Yes they can be smart. Solve puzzles. Learn. They cannot colonize the land, necessary to take advantage of better oxygen availability. Nor can they survive the trauma of space as a tardigrade can to seed other planets.
Tardigrades are incredible beasts, but the full trip from being blasted off a planet, traveling in space for some reasonable period of time and then surviving reentry on another planet leaves me believing it's highly unlikely. They can't survive interplanetary space for all that long, for example.

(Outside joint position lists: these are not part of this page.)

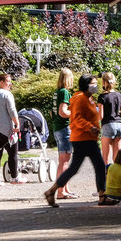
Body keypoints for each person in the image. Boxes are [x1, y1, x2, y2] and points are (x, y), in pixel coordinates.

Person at [43, 75, 119, 207]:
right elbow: (77, 118)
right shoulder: (80, 98)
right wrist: (90, 127)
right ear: (86, 85)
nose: (96, 86)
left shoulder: (88, 99)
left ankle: (102, 195)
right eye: (93, 83)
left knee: (91, 167)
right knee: (85, 167)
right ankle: (52, 191)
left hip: (88, 138)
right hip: (82, 138)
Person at [0, 73, 22, 183]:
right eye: (8, 81)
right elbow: (12, 111)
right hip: (7, 129)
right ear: (1, 82)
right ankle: (14, 177)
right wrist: (17, 124)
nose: (10, 84)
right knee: (13, 154)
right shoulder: (7, 94)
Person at [51, 68, 76, 199]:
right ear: (68, 79)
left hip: (57, 127)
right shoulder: (65, 92)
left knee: (63, 161)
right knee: (65, 161)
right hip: (64, 128)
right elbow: (63, 112)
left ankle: (64, 188)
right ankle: (61, 191)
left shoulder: (57, 92)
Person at [97, 71, 121, 165]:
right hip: (119, 125)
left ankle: (106, 179)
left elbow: (101, 116)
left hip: (108, 125)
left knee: (105, 159)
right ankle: (117, 178)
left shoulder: (102, 97)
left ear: (104, 82)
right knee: (117, 159)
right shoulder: (119, 95)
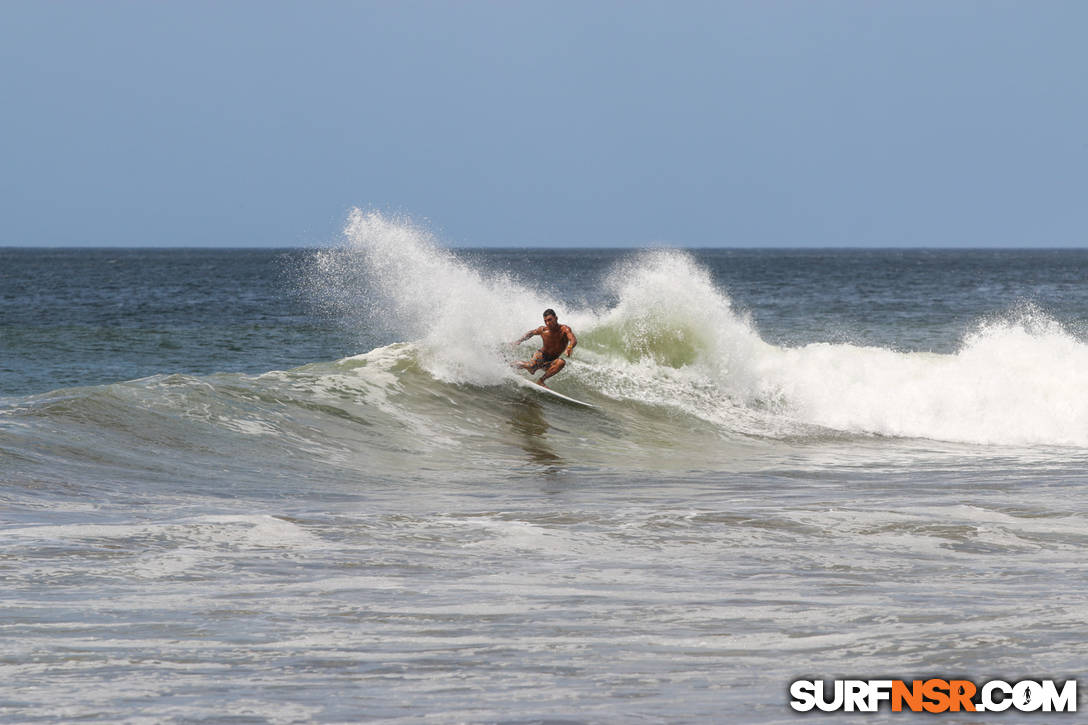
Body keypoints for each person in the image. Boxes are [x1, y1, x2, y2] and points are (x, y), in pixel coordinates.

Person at [511, 308, 577, 387]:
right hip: (541, 355)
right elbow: (531, 333)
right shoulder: (543, 330)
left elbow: (573, 339)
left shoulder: (564, 329)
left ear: (556, 318)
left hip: (551, 361)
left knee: (561, 362)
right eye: (545, 321)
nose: (548, 323)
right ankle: (509, 366)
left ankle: (541, 381)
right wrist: (519, 341)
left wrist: (570, 347)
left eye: (550, 320)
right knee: (531, 368)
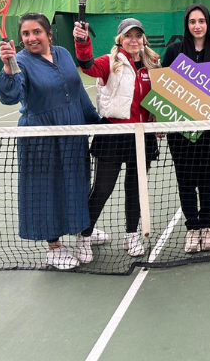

Oh, how long can they survive in a virtually crystalline state or nearly. They are the best candidate out there. And a multicellular animal too. Not some plant spore, or bacteria, etc. Tardigrades forever Take your pick https://www.youtube.com/results?search_query=tardigrade
Sure, Tardigrades forever. Let's just remember that finding the best candidate for a task doesn't imply that the task is possible.
The seeding of life throughout the universe in this way has long been thought a possibly. Nothing new.
An interesting note. Red Rain has been explained in many cases. However, that being said, the Karela incident does appear to be unique. https://watchers.news/2012/11/18/sri-lanka-red-rain-mistery-solved/ As a conspiracy theorist I would have to say that there is enough evidence here to consider this a legitimate theory.
On another note this seems to fall in line with Biblical teachings of God creating man from dust. How perfect that an exploding comet mixes its dust with rain to seed the earth with life. Eve being created from Adam's ribs would be the cells simply multiplying from the original. It all fits quite nicely don't ya think?